Mission Creep at Counterterrorism "Fusion Centers"
Fusion centers are state-run, with funding help from the Department of Homeland Security. It’s all sort of ad hoc, but their purpose is to “fuse” federal, state, and local intelligence against terrorism. But—no surprise—they’re not doing much actual fusion, and they’re more commonly used for other purposes.
From a Congressional Research Service report dated June 6, 2007:
Fusion centers are state-created entities largely financed and staffed by the states, and there is no one “model” for how a center should be structured. State and local law enforcement and criminal intelligence seem to be at the core of many of the centers. Although many of the centers initially had purely counterterrorism goals, for numerous reasons, they have increasingly gravitated toward an all-crimes and even broader all-hazards approach. While many of the centers have prevention of attacks as a high priority, little “true fusion,” or analysis of disparate data sources, identification of intelligence gaps, and pro-active collection of intelligence against those gaps which could contribute to prevention is occurring. Some centers are collocated with local offices of federal entities, yet in the absence of a functioning intelligence cycle process, collocation alone does not constitute fusion.

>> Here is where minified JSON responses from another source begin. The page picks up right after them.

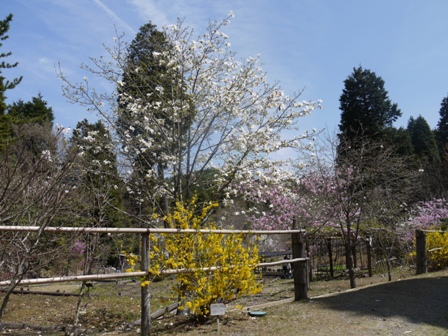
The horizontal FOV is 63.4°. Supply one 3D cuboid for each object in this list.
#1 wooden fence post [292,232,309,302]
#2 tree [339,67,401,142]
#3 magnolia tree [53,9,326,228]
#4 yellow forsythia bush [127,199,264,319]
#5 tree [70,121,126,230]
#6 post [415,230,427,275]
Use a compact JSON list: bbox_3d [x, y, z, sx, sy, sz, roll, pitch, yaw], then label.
[{"bbox_3d":[1.362,1.727,6.456,0.220,1.210,0.220,0,-9,0],"label":"wooden fence post"},{"bbox_3d":[14.641,-1.821,36.778,6.200,18.011,6.000,0,-9,0],"label":"tree"},{"bbox_3d":[-0.647,-0.266,6.630,4.500,5.536,4.200,0,-9,0],"label":"magnolia tree"},{"bbox_3d":[-0.377,1.212,4.969,1.900,1.616,1.600,0,-9,0],"label":"yellow forsythia bush"},{"bbox_3d":[-8.341,1.030,24.151,3.800,8.973,3.600,0,-9,0],"label":"tree"},{"bbox_3d":[5.134,2.202,9.469,0.250,1.122,0.250,0,-9,0],"label":"post"}]

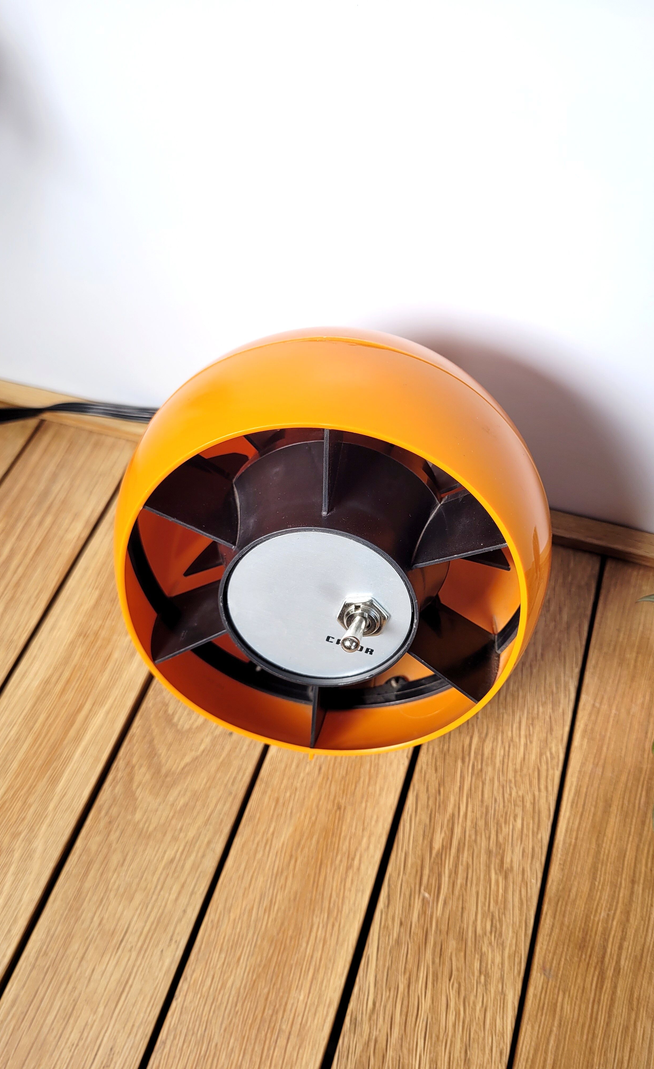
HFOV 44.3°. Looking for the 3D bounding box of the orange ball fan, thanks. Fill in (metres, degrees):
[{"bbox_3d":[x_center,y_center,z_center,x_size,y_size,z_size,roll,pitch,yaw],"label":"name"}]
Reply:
[{"bbox_3d":[0.003,-0.002,0.318,0.162,0.165,0.144,4,45,6],"label":"orange ball fan"}]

The federal role in supporting fusion centers consists largely of providing financial assistance, the majority of which has flowed through the Homeland Security Grant Program; sponsoring security clearances; providing human resources; producing some fusion center guidance and training; and providing congressional authorization and appropriation of national foreign intelligence program resources, is well as oversight hearings. This report includes over 30 options for congressional consideration to clarify and potentially enhance the federal government’s relationship with fusion centers. One of the central options is the potential drafting of a formal national fusion center strategy that would outline, among other elements, the federal government’s clear expectations of fusion centers, its position on sustainment funding, metrics for assessing fusion center performance, and definition of what constitutes a “mature” fusion center.

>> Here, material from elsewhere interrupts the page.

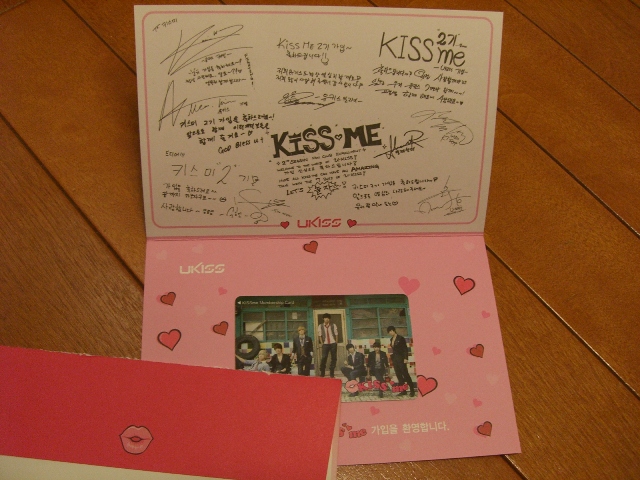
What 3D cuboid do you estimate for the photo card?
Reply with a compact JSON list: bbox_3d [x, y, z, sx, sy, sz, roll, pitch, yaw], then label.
[{"bbox_3d":[0.003,0.052,0.339,0.086,0.001,0.054,0,66,-7],"label":"photo card"}]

Honestly, the report itself is kind of boring, even for this sort of thing. There’s an interesting section on proactive vs. reactive security (p. 25):
Most fusion centers respond to incoming requests, suspicious activity reports, and/or finished information/intelligence products. This approach largely relies on data points or analysis that are already identified as potentially problematic. As mentioned above, it could be argued that this approach will only identify unsophisticated criminals and terrorists. The 2007 Fort Dix plot may serve as a good example—would law enforcement have ever become aware of this plot if the would-be perpetrators hadn’t taken their jihad video to a video store to have it copied? While state homeland security and law enforcement officials appear to have reacted quickly and passed the information to the FBI, would they have ever been able to find would-be terrorists within their midst if those individuals avoided activities, criminal or otherwise, that might bring to light their plot?
It is unclear if a single fusion center has successfully adopted a truly proactive prevention approach to information analysis and sharing.